Documentation Overload: Internal Controls Over Financial Reporting

By January 28, 2021No Comments

A survey of financial executives includes complaints of excessive documentation required by external auditors.

Finance executives at large US companies are finding it increasingly difficult to document internal controls over financial reporting (ICFR) to the satisfaction of their internal and external auditors, according to a study recently published by the Financial Executives International’s research arm.

  • Several of the most difficult controls to design, implement and operate are common in corporate treasury.

Pain points. Controls around non-routine transactions—bond issuances, significant one-off payments and others endemic to treasury—topped the list of challenging ICFR, according to responses from 123 large public companies and interviews with 16 financial executives. Controls over access to data, fraud risk assessment and processing of data also made the top five.

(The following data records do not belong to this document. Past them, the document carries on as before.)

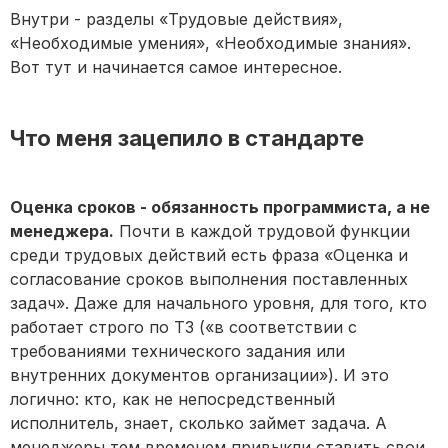
Внутри - разделы «Трудовые действия»,
«Необходимые умения», «Необходимые знания».
Вот тут и начинается самое интересное.
Что меня зацепило в стандарте
Оценка сроков - обязанность программиста, а не
менеджера.
Почти в каждой трудовой функции
среди трудовых действий есть фраза «Оценка и
согласование сроков выполнения поставленных
задач». Даже для начального уровня, для того, кто
работает строго по ТЗ («в соответствии с
требованиями технического задания или
внутренних документов организации»). И это
логично: кто, как не непосредственный
исполнитель, знает, сколько займет задача. А
менеджеры тем временем привыкли ставить свои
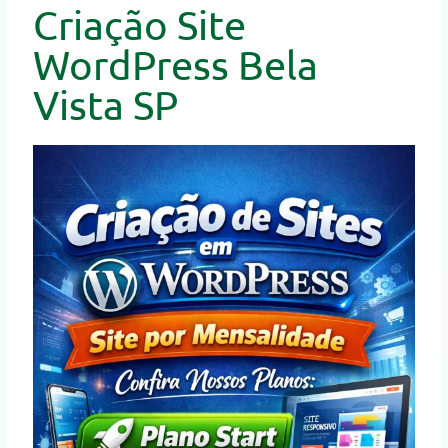
Criação Site
WordPress Bela
Vista SP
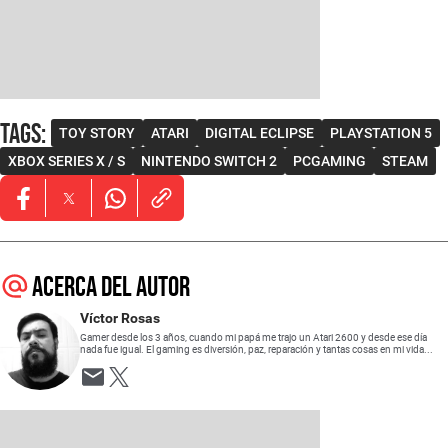
Tags
:
TOY STORY
ATARI
DIGITAL ECLIPSE
PLAYSTATION 5
XBOX SERIES X / S
NINTENDO SWITCH 2
PCGAMING
STEAM
Opens in new window
Opens in new window
Opens in new window
Acerca del autor
Víctor Rosas
Gamer desde los 3 años, cuando mi papá me trajo un Atari 2600 y desde ese día
nada fue igual. El gaming es diversión, paz, reparación y tantas cosas en mi vida...
Opens in new window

  • “Controls tend to be one-off and the underlying data and structures vary from transaction to transaction and company to company, depending on their systems,” said Jeff Wilks, EY professor of accounting at Brigham Young University and part of the research team that conducted the two-year study.

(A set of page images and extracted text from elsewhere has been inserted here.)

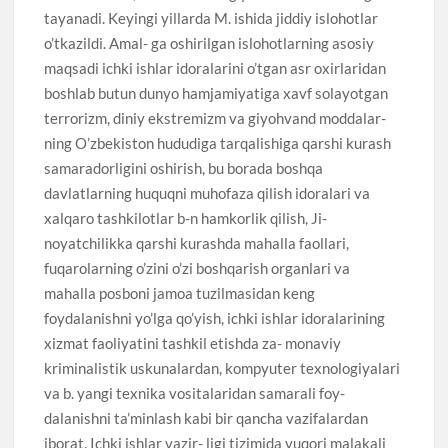
tayanadi. Keyingi yillarda M. ishida jiddiy islohotlar
o’tkazildi. Amal- ga oshirilgan islohotlarning asosiy
maqsadi ichki ishlar idoralarini o’tgan asr oxirlaridan
boshlab butun dunyo hamjamiyatiga xavf solayotgan
terrorizm, diniy ekstremizm va giyohvand moddalar-
ning O’zbekiston hududiga tarqalishiga qarshi kurash
samaradorligini oshirish, bu borada boshqa
davlatlarning huquqni muhofaza qilish idoralari va
xalqaro tashkilotlar b-n hamkorlik qilish, Ji-
noyatchilikka qarshi kurashda mahalla faollari,
fuqarolarning o’zini o’zi boshqarish organlari va
mahalla posboni jamoa tuzilmasidan keng
foydalanishni yo’lga qo’yish, ichki ishlar idoralarining
xizmat faoliyatini tashkil etishda za- monaviy
kriminalistik uskunalardan, kompyuter texnologiyalari
va b. yangi texnika vositalaridan samarali foy-
dalanishni ta’minlash kabi bir qancha vazifalardan
iborat. Ichki ishlar vazir- ligi tizimida yuqori malakali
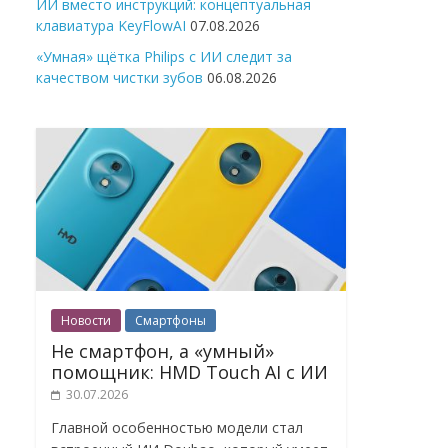
ИИ вместо инструкций: концептуальная
клавиатура KeyFlowAI
07.08.2026
«Умная» щётка Philips с ИИ следит за
качеством чистки зубов
06.08.2026
Новости
Смартфоны
Не смартфон, а «умный»
помощник: HMD Touch AI с ИИ
30.07.2026
Главной особенностью модели стал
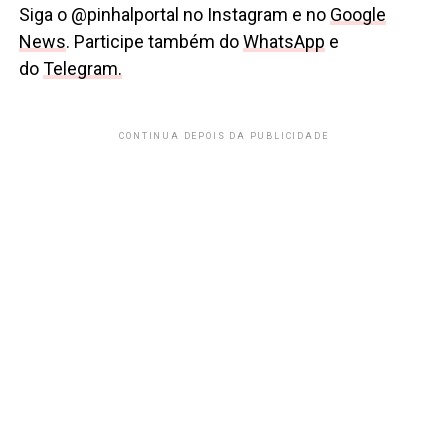
Siga o @pinhalportal no Instagram e no
Google
News
. Participe também do
WhatsApp
e
do
Telegram.
CONTINUA DEPOIS DA PUBLICIDADE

Excessive documentation. A general complaint emerging from the study is excessive documentation required by external auditors, especially if auditors have recently received negative reviews from the Public Company Accounting Oversight Board (PCAOB).

  • Executives say ICFR guidance in the COSO framework is good, but auditors often make highly specific demands—particularly as it relates to documentation—that the guidance does not address, Mr.  Wilks said, “leaving financial executives with little redress.
    • “And they’re doing it because the PCAOB is hovering over them,” he added.

Technology to the rescue? Study respondents pointed to technology’s help in addressing ICFR challenges, although for cost centers like finance, insufficient funding is an issue. Mr. Wilks noted that in addition to purchasing the technology itself, corporate finance teams’ often ad hoc processes must be cleaned up. 

  • “What treasury may not understand and what we’re hearing from controllers is that if you want to improve the technology around controls you have to first fund improving the controls,” he said. “Once those processes are cleaned up, the technology can automate them.”

Mostly plusses, a few big minuses. Implementing a treasury management system (TMS) to more efficiently track treasury activities may be an early step on the way to reducing ICFR risks, and other, emerging technologies like AI and blockchain may play a role.

  • Some of the ICFR risks that technology could reduce, according to survey respondents, include failures to detect material misstatements, internally and by external auditors; unauthorized alterations of accounting information; and failures to prevent material misstatements.
  • The biggest challenge in adopting new technologies is finding personnel qualified to use the technology. “Executives tell us everyone is looking for people with accounting and IT talent,” Mr. Wilks said.